--- INPUT RECORDS ---
** start **

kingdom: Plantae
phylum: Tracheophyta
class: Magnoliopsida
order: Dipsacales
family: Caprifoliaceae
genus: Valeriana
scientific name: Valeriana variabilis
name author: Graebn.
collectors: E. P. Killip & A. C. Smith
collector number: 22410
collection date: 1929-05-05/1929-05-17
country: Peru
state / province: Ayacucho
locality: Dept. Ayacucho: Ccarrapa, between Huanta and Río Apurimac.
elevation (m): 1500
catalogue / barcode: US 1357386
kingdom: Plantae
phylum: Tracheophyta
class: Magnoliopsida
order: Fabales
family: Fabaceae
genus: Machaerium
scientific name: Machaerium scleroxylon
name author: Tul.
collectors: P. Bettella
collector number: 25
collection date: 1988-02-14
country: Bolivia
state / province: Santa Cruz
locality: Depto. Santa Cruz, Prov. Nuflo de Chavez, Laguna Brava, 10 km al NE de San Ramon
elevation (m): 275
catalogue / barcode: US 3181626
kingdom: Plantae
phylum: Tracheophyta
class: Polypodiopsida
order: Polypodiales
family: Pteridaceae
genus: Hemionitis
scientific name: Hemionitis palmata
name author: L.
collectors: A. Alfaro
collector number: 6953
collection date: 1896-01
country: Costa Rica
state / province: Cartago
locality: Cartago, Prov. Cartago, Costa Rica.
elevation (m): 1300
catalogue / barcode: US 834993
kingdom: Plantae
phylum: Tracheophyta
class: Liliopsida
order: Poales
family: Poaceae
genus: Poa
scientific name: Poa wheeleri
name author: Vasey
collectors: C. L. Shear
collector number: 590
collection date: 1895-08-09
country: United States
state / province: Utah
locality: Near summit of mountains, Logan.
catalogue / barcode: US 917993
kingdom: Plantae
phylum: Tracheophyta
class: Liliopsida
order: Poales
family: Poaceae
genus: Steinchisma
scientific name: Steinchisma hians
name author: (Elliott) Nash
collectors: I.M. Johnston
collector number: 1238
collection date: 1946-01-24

** end **

--- EXERCISE PROMPT ---
Please put every line of the rows above into a Markdown table with two columns, Number and Line, numbering the lines in order and leaving out any blank ones.

--- RESULT BELOW ---
| Number | Line |
|---|---|
| 1 | kingdom: Plantae |
| 2 | phylum: Tracheophyta |
| 3 | class: Magnoliopsida |
| 4 | order: Dipsacales |
| 5 | family: Caprifoliaceae |
| 6 | genus: Valeriana |
| 7 | scientific name: Valeriana variabilis |
| 8 | name author: Graebn. |
| 9 | collectors: E. P. Killip & A. C. Smith |
| 10 | collector number: 22410 |
| 11 | collection date: 1929-05-05/1929-05-17 |
| 12 | country: Peru |
| 13 | state / province: Ayacucho |
| 14 | locality: Dept. Ayacucho: Ccarrapa, between Huanta and Río Apurimac. |
| 15 | elevation (m): 1500 |
| 16 | catalogue / barcode: US 1357386 |
| 17 | kingdom: Plantae |
| 18 | phylum: Tracheophyta |
| 19 | class: Magnoliopsida |
| 20 | order: Fabales |
| 21 | family: Fabaceae |
| 22 | genus: Machaerium |
| 23 | scientific name: Machaerium scleroxylon |
| 24 | name author: Tul. |
| 25 | collectors: P. Bettella |
| 26 | collector number: 25 |
| 27 | collection date: 1988-02-14 |
| 28 | country: Bolivia |
| 29 | state / province: Santa Cruz |
| 30 | locality: Depto. Santa Cruz, Prov. Nuflo de Chavez, Laguna Brava, 10 km al NE de San Ramon |
| 31 | elevation (m): 275 |
| 32 | catalogue / barcode: US 3181626 |
| 33 | kingdom: Plantae |
| 34 | phylum: Tracheophyta |
| 35 | class: Polypodiopsida |
| 36 | order: Polypodiales |
| 37 | family: Pteridaceae |
| 38 | genus: Hemionitis |
| 39 | scientific name: Hemionitis palmata |
| 40 | name author: L. |
| 41 | collectors: A. Alfaro |
| 42 | collector number: 6953 |
| 43 | collection date: 1896-01 |
| 44 | country: Costa Rica |
| 45 | state / province: Cartago |
| 46 | locality: Cartago, Prov. Cartago, Costa Rica. |
| 47 | elevation (m): 1300 |
| 48 | catalogue / barcode: US 834993 |
| 49 | kingdom: Plantae |
| 50 | phylum: Tracheophyta |
| 51 | class: Liliopsida |
| 52 | order: Poales |
| 53 | family: Poaceae |
| 54 | genus: Poa |
| 55 | scientific name: Poa wheeleri |
| 56 | name author: Vasey |
| 57 | collectors: C. L. Shear |
| 58 | collector number: 590 |
| 59 | collection date: 1895-08-09 |
| 60 | country: United States |
| 61 | state / province: Utah |
| 62 | locality: Near summit of mountains, Logan. |
| 63 | catalogue / barcode: US 917993 |
| 64 | kingdom: Plantae |
| 65 | phylum: Tracheophyta |
| 66 | class: Liliopsida |
| 67 | order: Poales |
| 68 | family: Poaceae |
| 69 | genus: Steinchisma |
| 70 | scientific name: Steinchisma hians |
| 71 | name author: (Elliott) Nash |
| 72 | collectors: I.M. Johnston |
| 73 | collector number: 1238 |
| 74 | collection date: 1946-01-24 |